LGT, the biggest bank in Liechtenstein, is owned by the principality's royal family. In February, it emerged that details of thousands of wealthy account holders were passed to international tax investigators by disgruntled former bank employee Heinrich Kieber. Now in hiding, Kieber will give evidence at the hearing via video.

"It is simply unacceptable that some individuals are using offshore tax havens and secrecy jurisdictions to shelter trillions of dollars from taxation, forcing working families to shoulder the tax burden," said Republican senator Norm Coleman, co-head of the investigation committee.

But Lowy denies he knowingly evaded taxes. In a statement, he said: "The report from the US sub-committee relies on certain documents originally stolen from a Liechtenstein bank. It draws inferences from the documents and states them as facts, without verifying their contents or inquiring into the real facts. Under the Australian tax system the use of Liechtenstein structures to hold assets is not illegal or improper.

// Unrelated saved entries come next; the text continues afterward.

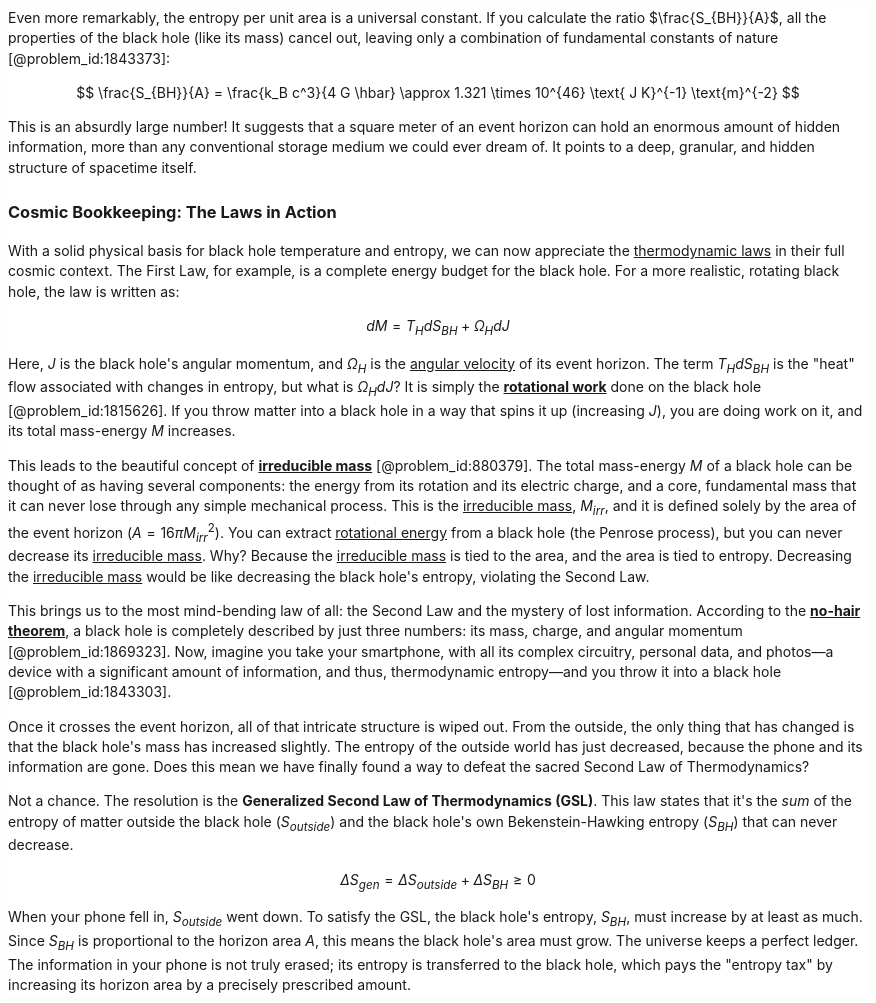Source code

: Even more remarkably, the entropy per unit area is a universal constant. If you calculate the ratio $\frac{S_{BH}}{A}$, all the properties of the black hole (like its mass) cancel out, leaving only a combination of fundamental constants of nature [@problem_id:1843373]:

$$ \frac{S_{BH}}{A} = \frac{k_B c^3}{4 G \hbar} \approx 1.321 \times 10^{46} \text{ J K}^{-1} \text{m}^{-2} $$

This is an absurdly large number! It suggests that a square meter of an event horizon can hold an enormous amount of hidden information, more than any conventional storage medium we could ever dream of. It points to a deep, granular, and hidden structure of spacetime itself.

### Cosmic Bookkeeping: The Laws in Action

With a solid physical basis for black hole temperature and entropy, we can now appreciate the [thermodynamic laws](@article_id:201791) in their full cosmic context. The First Law, for example, is a complete energy budget for the black hole. For a more realistic, rotating black hole, the law is written as:

$$ dM = T_H dS_{BH} + \Omega_H dJ $$

Here, $J$ is the black hole's angular momentum, and $\Omega_H$ is the [angular velocity](@article_id:192045) of its event horizon. The term $T_H dS_{BH}$ is the "heat" flow associated with changes in entropy, but what is $\Omega_H dJ$? It is simply the **[rotational work](@article_id:172602)** done on the black hole [@problem_id:1815626]. If you throw matter into a black hole in a way that spins it up (increasing $J$), you are doing work on it, and its total mass-energy $M$ increases.

This leads to the beautiful concept of **[irreducible mass](@article_id:160367)** [@problem_id:880379]. The total mass-energy $M$ of a black hole can be thought of as having several components: the energy from its rotation and its electric charge, and a core, fundamental mass that it can never lose through any simple mechanical process. This is the [irreducible mass](@article_id:160367), $M_{irr}$, and it is defined solely by the area of the event horizon ($A = 16\pi M_{irr}^2$). You can extract [rotational energy](@article_id:160168) from a black hole (the Penrose process), but you can never decrease its [irreducible mass](@article_id:160367). Why? Because the [irreducible mass](@article_id:160367) is tied to the area, and the area is tied to entropy. Decreasing the [irreducible mass](@article_id:160367) would be like decreasing the black hole's entropy, violating the Second Law.

This brings us to the most mind-bending law of all: the Second Law and the mystery of lost information. According to the **[no-hair theorem](@article_id:201244)**, a black hole is completely described by just three numbers: its mass, charge, and angular momentum [@problem_id:1869323]. Now, imagine you take your smartphone, with all its complex circuitry, personal data, and photos—a device with a significant amount of information, and thus, thermodynamic entropy—and you throw it into a black hole [@problem_id:1843303].

Once it crosses the event horizon, all of that intricate structure is wiped out. From the outside, the only thing that has changed is that the black hole's mass has increased slightly. The entropy of the outside world has just decreased, because the phone and its information are gone. Does this mean we have finally found a way to defeat the sacred Second Law of Thermodynamics?

Not a chance. The resolution is the **Generalized Second Law of Thermodynamics (GSL)**. This law states that it's the *sum* of the entropy of matter outside the black hole ($S_{outside}$) and the black hole's own Bekenstein-Hawking entropy ($S_{BH}$) that can never decrease.

$$ \Delta S_{gen} = \Delta S_{outside} + \Delta S_{BH} \ge 0 $$

When your phone fell in, $S_{outside}$ went down. To satisfy the GSL, the black hole's entropy, $S_{BH}$, must increase by at least as much. Since $S_{BH}$ is proportional to the horizon area $A$, this means the black hole's area must grow. The universe keeps a perfect ledger. The information in your phone is not truly erased; its entropy is transferred to the black hole, which pays the "entropy tax" by increasing its horizon area by a precisely prescribed amount.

"Before publishing the report the US sub-committee failed to give Frank Lowy or his family any meaningful opportunity to be heard or otherwise have the true position stated. This amounts to a denial of natural justice." Lowy said the beneficiaries of the funds were charities in Israel. Others revealed as Liechtenstein account holders include Harvey Greenfield, a US businessman who has donated to senior Democrat and Republican politicians.

The report also accessed sensitive material from UBS, at the centre of a separate tax evasion scandal, which investigators say show the Swiss bank aggressively marketed products that enabled US citizens to evade up to $18bn in taxes. UBS is aiding Internal Revenue Service inquiries. UBS said yesterday it will no longer provide offshore banking and securities services to US residents through branches. "Such services will only be provided to residents of this country through companies licensed in the United States," Mark Branson, UBS chief financial officer of global wealth management, told the subcommittee.